- Church: Anglican Church of Canada
- Diocese: Arctic
- In office: 2025–present
- Other post: Regional dean for Kivalliq

Orders
- Ordination: July 11, 2015 (diaconate) May 2016 (priesthood) by Robert Duncan (diaconate)
- Consecration: May 11, 2025 by Greg Kerr-Wilson

Personal details
- Born: April 23, 1986 (age 40)
- Spouse: The Rev. Rebecca Osborn
- Children: 3
- Education: Cedarville University (B.S.); Trinity School for Ministry (M.Div.);

= Jared Osborn =

American-Canadian Anglican bishop (born 1986)

Jared Osborn (born April 23, 1986) is a U.S.-born Canadian Anglican bishop. First ordained as a deacon in 2015 alongside his wife, Rebecca, Osborn's entire ministry has been spent as a missionary in Nunavut within the Anglican Church of Canada's Diocese of The Arctic, first in Iqaluit and then in Rankin Inlet. Since 2025, he has been one of three suffragan bishops of the Diocese of the Arctic.

== Early life and education ==
Osborn grew up in Maryland and graduated from Montgomery Blair High School. He received his undergraduate education at Cedarville University. After working as a software engineer at the Johns Hopkins University Applied Physics Laboratory, he and his wife, Rebecca Osborn, moved to Ambridge, Pennsylvania, to enroll in Trinity School for Ministry.

== Ordained ministry ==
While at Trinity, the Osborns attended an information session on ministry in the evangelical Diocese of the Arctic. After further conversation with diocesan staff, the visited Iqaluit and decided to go to the Arctic as missionaries. In July 2015, they were ordained as deacons in the Anglican Diocese of Pittsburgh, after which they relocated to Canada.

The Osborns began their ministry at St. Jude's Cathedral in Iqaluit, where they shared an assisting clergy post and learned Inuktitut. They were ordained to the priesthood there in 2016. Jared spent one year as interim rector of the cathedral. In 2019, he was appointed priest in charge of Holy Comforter Anglican Church in Rankin Inlet and regional dean for Kivalliq. He is also an instructor at the diocese's Arthur Turner Training School.

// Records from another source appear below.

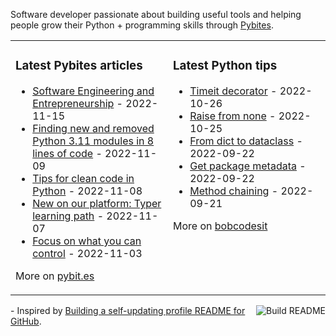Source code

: Software developer passionate about building useful tools and helping people grow their Python + programming skills through [Pybites](https://pybit.es).

<table><tr><td valign="top" width="50%">

### Latest Pybites articles

<ul>

  <li><a href="https://pybit.es/articles/pp95-software-engineering-and-entrepreneurship/">Software Engineering and Entrepreneurship</a> - 2022-11-15</li>

  <li><a href="https://pybit.es/articles/finding-new-and-removed-python-3-11-modules-in-8-lines-of-code/">Finding new and removed Python 3.11 modules in 8 lines of code</a> - 2022-11-09</li>

  <li><a href="https://pybit.es/articles/tips-for-clean-code-in-python/">Tips for clean code in Python</a> - 2022-11-08</li>

  <li><a href="https://pybit.es/articles/new-on-our-platform-typer-learning-path/">New on our platform: Typer learning path</a> - 2022-11-07</li>

  <li><a href="https://pybit.es/articles/pp94-focus-on-what-you-can-control/">Focus on what you can control</a> - 2022-11-03</li>

</ul>

More on [pybit.es](https://pybit.es)

</td><td valign="top" width="50%">

### Latest Python tips

<ul>

  <li><a href="https://github.com/bbelderbos/bobcodesit/blob/main/notes/20221026124022.md">Timeit decorator</a> - 2022-10-26</li>

  <li><a href="https://github.com/bbelderbos/bobcodesit/blob/main/notes/20221025132705.md">Raise from none</a> - 2022-10-25</li>

  <li><a href="https://github.com/bbelderbos/bobcodesit/blob/main/notes/20220922083812.md">From dict to dataclass</a> - 2022-09-22</li>

  <li><a href="https://github.com/bbelderbos/bobcodesit/blob/main/notes/20220922083512.md">Get package metadata</a> - 2022-09-22</li>

  <li><a href="https://github.com/bbelderbos/bobcodesit/blob/main/notes/20220921175826.md">Method chaining</a> - 2022-09-21</li>

</ul>

More on [bobcodesit](https://github.com/bbelderbos/bobcodesit)

</td></tr></table>

<a href="https://github.com/bbelderbos/bbelderbos/actions"><img src="https://github.com/bbelderbos/bbelderbos/workflows/Build%20README/badge.svg" align="right" alt="Build README"></a> - Inspired by <a href="https://simonwillison.net/2020/Jul/10/self-updating-profile-readme/">Building a self-updating profile README for GitHub</a>.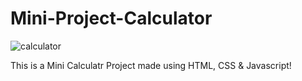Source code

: # Mini-Project-Calculator

![calculator](https://user-images.githubusercontent.com/56513661/96357454-9f55ff80-1119-11eb-86da-a66691776851.JPG)

This is a Mini Calculatr Project made using HTML, CSS & Javascript!
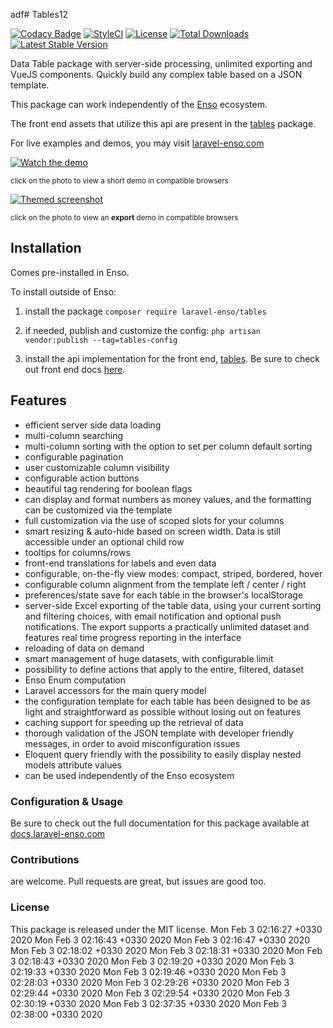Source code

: 
adf# Tables12

[![Codacy Badge](https://api.codacy.com/project/badge/Grade/d54378598375451382b4d5d248d5a8dd)](https://www.codacy.com/app/laravel-enso/tables?utm_source=github.com&amp;utm_medium=referral&amp;utm_content=laravel-enso/tables&amp;utm_campaign=Badge_Grade)
[![StyleCI](https://github.styleci.io/repos/111688250/shield?branch=master)](https://github.styleci.io/repos/111688250)
[![License](https://poser.pugx.org/laravel-enso/tables/license)](https://packagist.org/packages/laravel-enso/tables)
[![Total Downloads](https://poser.pugx.org/laravel-enso/tables/downloads)](https://packagist.org/packages/laravel-enso/tables)
[![Latest Stable Version](https://poser.pugx.org/laravel-enso/tables/version)](https://packagist.org/packages/laravel-enso/tables)

Data Table package with server-side processing, unlimited exporting and VueJS components. 
Quickly build any complex table based on a JSON template.

This package can work independently of the [Enso](https://github.com/laravel-enso/Enso) ecosystem.

The front end assets that utilize this api are present in the [tables](https://github.com/enso-ui/tables) package.

For live examples and demos, you may visit [laravel-enso.com](https://www.laravel-enso.com)

[![Watch the demo](https://laravel-enso.github.io/tables/screenshots/bulma_001_thumb.png)](https://laravel-enso.github.io/tables/videos/bulma_demo_01.mp4)

<sup>click on the photo to view a short demo in compatible browsers</sup>

[![Themed screenshot](https://laravel-enso.github.io/tables/screenshots/bulma_002_thumb.png)](https://laravel-enso.github.io/tables/videos/bulma_demo_02.mp4)

<sup>click on the photo to view an **export** demo in compatible browsers</sup>

## Installation

Comes pre-installed in Enso. 

To install outside of Enso:

1. install the package `composer require laravel-enso/tables` 

2. if needed, publish and customize the config: `php artisan vendor:publish --tag=tables-config`

3. install the api implementation for the front end, [tables](https://github.com/enso-ui/tables). Be sure to check
out front end docs [here](https://docs.laravel-enso.com/frontend/tables.html).

## Features

- efficient server side data loading
- multi-column searching
- multi-column sorting with the option to set per column default sorting
- configurable pagination
- user customizable column visibility
- configurable action buttons
- beautiful tag rendering for boolean flags
- can display and format numbers as money values, and the formatting can be customized via the template
- full customization via the use of scoped slots for your columns
- smart resizing & auto-hide based on screen width. Data is still accessible under an optional child row
- tooltips for columns/rows
- front-end translations for labels and even data
- configurable, on-the-fly view modes: compact, striped, bordered, hover
- configurable column alignment from the template left / center / right
- preferences/state save for each table in the browser's localStorage
- server-side Excel exporting of the table data, using your current sorting and filtering choices, with email notification and optional push notifications.
    The export supports a practically unlimited dataset and features real time progress reporting in the interface
- reloading of data on demand
- smart management of huge datasets, with configurable limit
- possibility to define actions that apply to the entire, filtered, dataset
- Enso Enum computation
- Laravel accessors for the main query model
- the configuration template for each table has been designed to be as light and straightforward as possible without losing 
out on features
- caching support for speeding up the retrieval of data
- thorough validation of the JSON template with developer friendly messages, in order to avoid misconfiguration issues
- Eloquent query friendly with the possibility to easily display nested models attribute values
- can be used independently of the Enso ecosystem

### Configuration & Usage

Be sure to check out the full documentation for this package available at [docs.laravel-enso.com](https://docs.laravel-enso.com/backend/tables.html)

### Contributions

are welcome. Pull requests are great, but issues are good too.

### License

This package is released under the MIT license.
Mon Feb  3 02:16:27 +0330 2020
Mon Feb  3 02:16:43 +0330 2020
Mon Feb  3 02:16:47 +0330 2020
Mon Feb  3 02:18:02 +0330 2020
Mon Feb  3 02:18:31 +0330 2020
Mon Feb  3 02:18:43 +0330 2020
Mon Feb  3 02:19:20 +0330 2020
Mon Feb  3 02:19:33 +0330 2020
Mon Feb  3 02:19:46 +0330 2020
Mon Feb  3 02:28:03 +0330 2020
Mon Feb  3 02:29:26 +0330 2020
Mon Feb  3 02:29:44 +0330 2020
Mon Feb  3 02:29:54 +0330 2020
Mon Feb  3 02:30:19 +0330 2020
Mon Feb  3 02:37:35 +0330 2020
Mon Feb  3 02:38:00 +0330 2020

On May 9, 2025, Osborn was elected a suffragan bishop at the diocesan synod in Edmonton, Alberta. Due to the high cost of travel in the Arctic, bishops from the Ecclesiastical Province of the Northern Lights were present to consent to the election, and Archbishop Greg Kerr-Wilson consecrated Osborn as a bishop alongside new suffragan bishop Ann Martha Keenainak and diocesan bishop Alexander Pryor on May 11.

== Personal life ==
As of 2025, the Osborns lived in Rankin Inlet with their three daughters. They became Canadian citizens in 2022. Osborn is a volunteer firefighter and was recognized in 2025 as fire officer of the year in Rankin Inlet.